= Bagshy =

Turkmen bard

A bagshy is a professional Turkmen bard who devotes his or her life to memorizing and reciting historical epics (dessan in Turkmen), typically accompanied by the traditional two-stringed instrument known as the dutar. Bagshys have enjoyed great respect in Turkmen society as guardians of the culture, and since independence in 1991, they have received greater support from the government.

In central Asia, the word bagshy (also spelt as baqshi or bakshi among other variants) refers to a bard or a shaman. The model Turkic bard is the legendary figure of Dede Korkut (or Qorqyt), who is also regarded as the saint and protector of all bagshy. Dede Korkut is the central figure in the epic The Book of Dede Korkut. He is also said to be the inventor of the two-stringed fiddle known as the qobyz, which is the preferred instrument of shamans.

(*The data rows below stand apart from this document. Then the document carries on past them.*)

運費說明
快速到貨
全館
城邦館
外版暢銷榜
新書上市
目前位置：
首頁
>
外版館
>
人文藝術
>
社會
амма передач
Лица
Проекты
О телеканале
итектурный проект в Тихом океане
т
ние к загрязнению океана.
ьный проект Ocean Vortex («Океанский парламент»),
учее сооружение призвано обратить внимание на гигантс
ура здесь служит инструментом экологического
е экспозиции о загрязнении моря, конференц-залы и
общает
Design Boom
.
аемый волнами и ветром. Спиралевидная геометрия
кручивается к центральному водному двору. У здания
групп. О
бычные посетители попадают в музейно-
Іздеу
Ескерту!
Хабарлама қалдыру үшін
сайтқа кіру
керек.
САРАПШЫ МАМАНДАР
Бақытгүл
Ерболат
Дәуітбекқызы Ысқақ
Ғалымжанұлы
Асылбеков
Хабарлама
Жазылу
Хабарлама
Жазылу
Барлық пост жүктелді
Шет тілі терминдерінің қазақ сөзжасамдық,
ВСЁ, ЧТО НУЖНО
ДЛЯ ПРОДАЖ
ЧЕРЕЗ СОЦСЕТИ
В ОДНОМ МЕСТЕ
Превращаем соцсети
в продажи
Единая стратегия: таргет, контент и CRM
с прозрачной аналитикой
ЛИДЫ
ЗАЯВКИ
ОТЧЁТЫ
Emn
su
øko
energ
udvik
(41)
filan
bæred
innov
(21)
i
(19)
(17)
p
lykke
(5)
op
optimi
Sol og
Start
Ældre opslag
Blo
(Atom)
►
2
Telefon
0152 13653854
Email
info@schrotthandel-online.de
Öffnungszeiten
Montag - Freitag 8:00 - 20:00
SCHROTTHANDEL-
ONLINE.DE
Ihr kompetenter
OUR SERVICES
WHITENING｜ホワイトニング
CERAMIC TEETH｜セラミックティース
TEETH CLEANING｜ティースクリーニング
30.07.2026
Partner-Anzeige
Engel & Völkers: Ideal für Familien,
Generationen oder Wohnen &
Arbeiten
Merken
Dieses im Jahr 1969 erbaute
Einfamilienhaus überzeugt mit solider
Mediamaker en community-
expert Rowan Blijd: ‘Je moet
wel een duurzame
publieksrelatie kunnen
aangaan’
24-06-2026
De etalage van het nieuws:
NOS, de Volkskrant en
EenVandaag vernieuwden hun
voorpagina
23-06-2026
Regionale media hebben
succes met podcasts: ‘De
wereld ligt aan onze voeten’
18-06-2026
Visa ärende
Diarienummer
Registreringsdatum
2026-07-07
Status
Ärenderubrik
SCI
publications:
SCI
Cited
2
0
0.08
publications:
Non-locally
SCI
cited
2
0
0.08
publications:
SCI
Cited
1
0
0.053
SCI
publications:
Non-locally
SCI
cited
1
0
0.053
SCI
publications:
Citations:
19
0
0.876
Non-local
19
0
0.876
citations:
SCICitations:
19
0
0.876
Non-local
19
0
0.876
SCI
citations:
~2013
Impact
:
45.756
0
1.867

The art of the bagshy is called the bagshychylyk in Turkmen and is handed down orally from one generation of bagshy to the next. The master (halypa) teaches the student (shagirt). Aspiring bagshys pay homage to patron figures such as Ashyk Aydyn Pir and Baba Gambar. The former's shrine is located in Dashoguz province in northern Turkmenistan. Traditionally the preserve of men, women are also now leading figures in the bagshy profession, among them Almagul Nazarowa, Soltanbagt Rejepowa and Bibinur Ashyrowa. The Smithsonian Institution notes that an apprentice bagshy must first perform a pilgrimage to a patron saint's mausoleum and must spend the night asking for the saint's blessing.